** Problem requirements **
There is one span to output from the data below: the lines starting at the line with "background:#e3e3e1;" and ending at the line with "border-bottom:7px solid #b91c1c;". Output it exactly, ends included, nothing more.

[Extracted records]

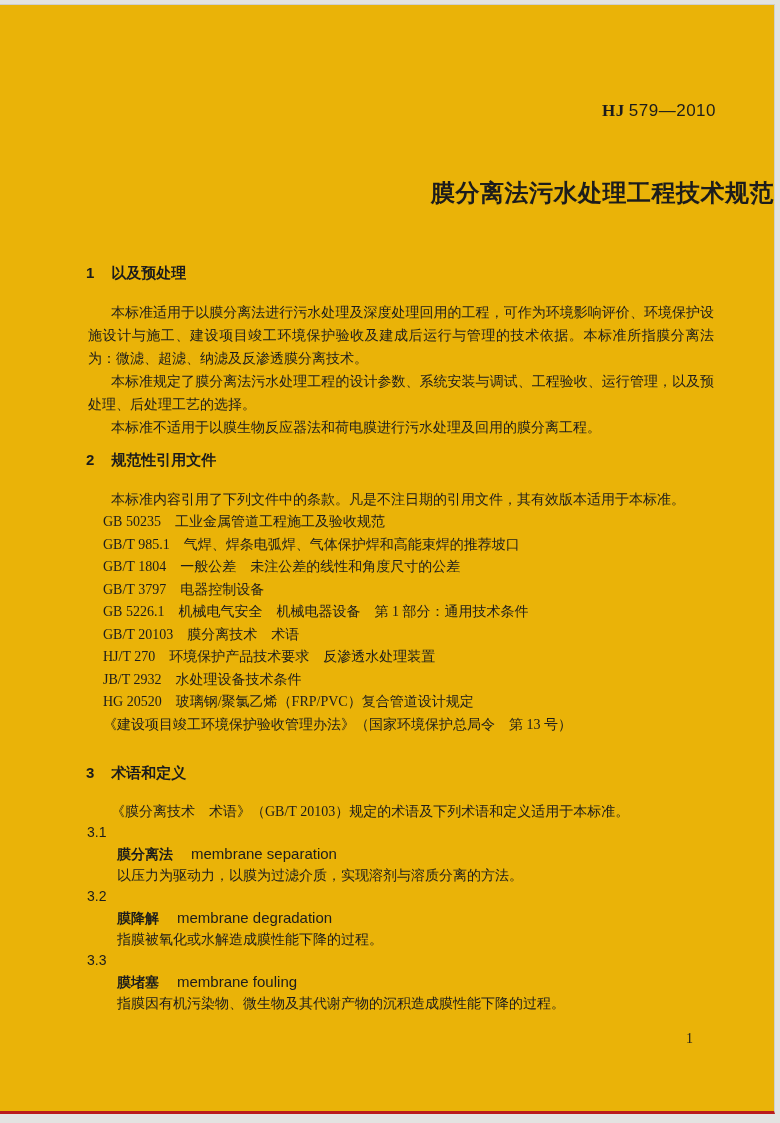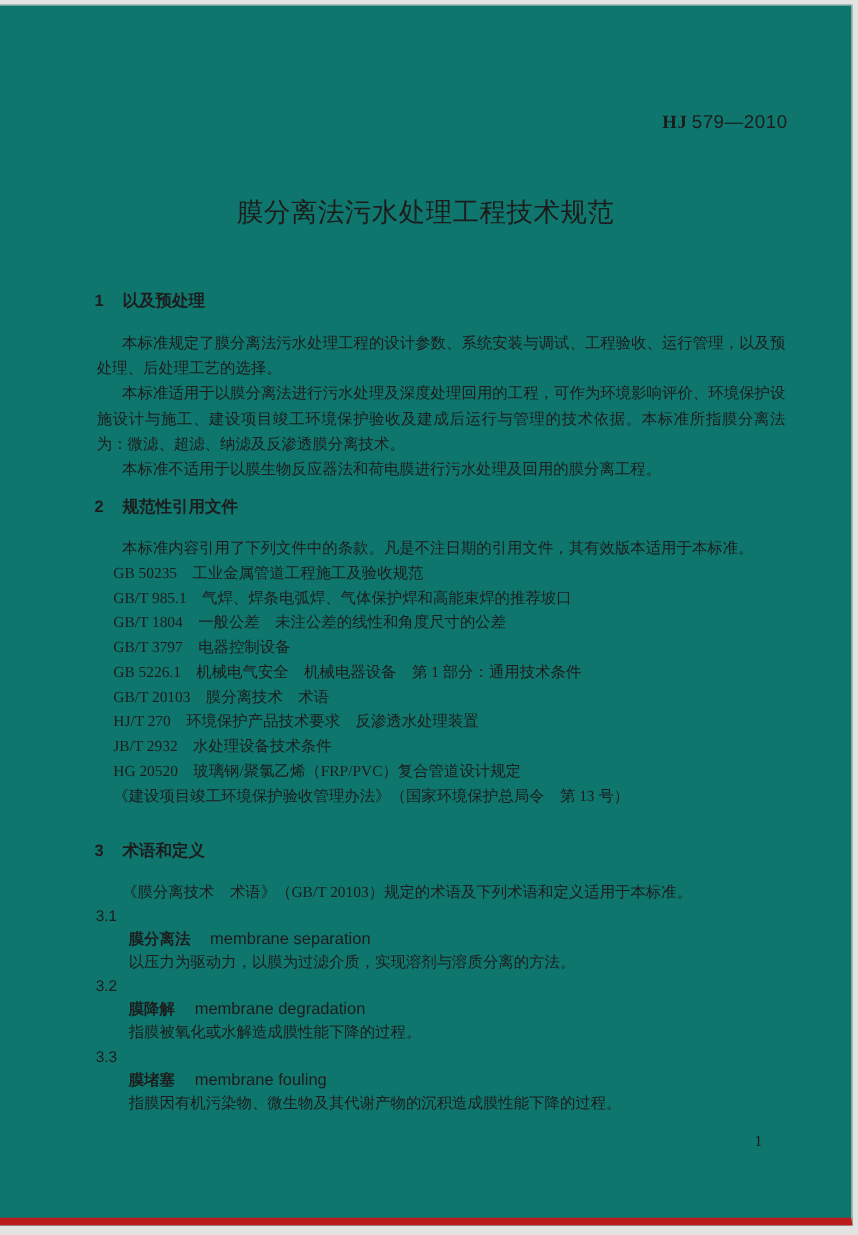--- a/index.html
+++ b/index.html
@@ -7,24 +7,24 @@
     width:780px;height:1123px;
     background:#e3e3e1;
     font-family:"Liberation Serif","DejaVu Serif",serif;
     color:#1c1c1c;
     position:relative;
     overflow:hidden;
   }
   .page{
     position:absolute;
     left:0; top:4px; right:5px; bottom:9px;
-    background:#0f766e;
+    background:#eab308;
     border-top:1px solid #cfcfcd;
     border-right:1px solid #cfcfcd;
-    border-bottom:7px solid #b91c1c;
+    border-bottom:3px solid #b91c1c;
   }
   .abs{position:absolute;}
 
   
   .std-no{
     top:96px; right:58px;
     font-size:17px;
     letter-spacing:0.5px;
     white-space:nowrap;
   }
@@ -33,23 +33,23 @@
     font-weight:bold;
   }
   .std-no .no{
     font-family:"Liberation Sans","DejaVu Sans",sans-serif;
     margin-left:4px;
   }
 
   
   .doc-title{
     top:172px; left:0; width:100%;
-    text-align:center;
+    text-align:right;
     font-family:"Liberation Sans","DejaVu Sans",sans-serif;
-    font-weight:normal;
+    font-weight:bold;
     font-size:24px;
     letter-spacing:0.5px;
   }
 
   .block{ left:88px; width:626px; }
 
   
   .sec-h{
     margin-left:-2px;
     font-family:"Liberation Sans","DejaVu Sans",sans-serif;
@@ -108,22 +108,22 @@
   <div class="abs std-no">
     <span class="hj">HJ</span><span class="no">579—2010</span>
   </div>
 
   <div class="abs doc-title">膜分离法污水处理工程技术规范</div>
 
   <div class="abs block sec-h" style="top:259px;">
     <span class="sec-num">1</span><span>以及预处理</span>
   </div>
   <div class="abs block para" style="top:296px;">
+    <p>本标准适用于以膜分离法进行污水处理及深度处理回用的工程，可作为环境影响评价、环境保护设施设计与施工、建设项目竣工环境保护验收及建成后运行与管理的技术依据。本标准所指膜分离法为：微滤、超滤、纳滤及反渗透膜分离技术。</p>
     <p>本标准规定了膜分离法污水处理工程的设计参数、系统安装与调试、工程验收、运行管理，以及预处理、后处理工艺的选择。</p>
-    <p>本标准适用于以膜分离法进行污水处理及深度处理回用的工程，可作为环境影响评价、环境保护设施设计与施工、建设项目竣工环境保护验收及建成后运行与管理的技术依据。本标准所指膜分离法为：微滤、超滤、纳滤及反渗透膜分离技术。</p>
     <p>本标准不适用于以膜生物反应器法和荷电膜进行污水处理及回用的膜分离工程。</p>
   </div>
 
   <div class="abs block sec-h" style="top:446px;">
     <span class="sec-num">2</span><span>规范性引用文件</span>
   </div>
   <div class="abs block para" style="top:483px;">
     <p class="one-line">本标准内容引用了下列文件中的条款。凡是不注日期的引用文件，其有效版本适用于本标准。</p>
   </div>
   <div class="abs block ref-list" style="top:506px;">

** Output of the task **
     background:#e3e3e1;
     font-family:"Liberation Serif","DejaVu Serif",serif;
     color:#1c1c1c;
     position:relative;
     overflow:hidden;
   }
   .page{
     position:absolute;
     left:0; top:4px; right:5px; bottom:9px;
-    background:#0f766e;
+    background:#eab308;
     border-top:1px solid #cfcfcd;
     border-right:1px solid #cfcfcd;
-    border-bottom:7px solid #b91c1c;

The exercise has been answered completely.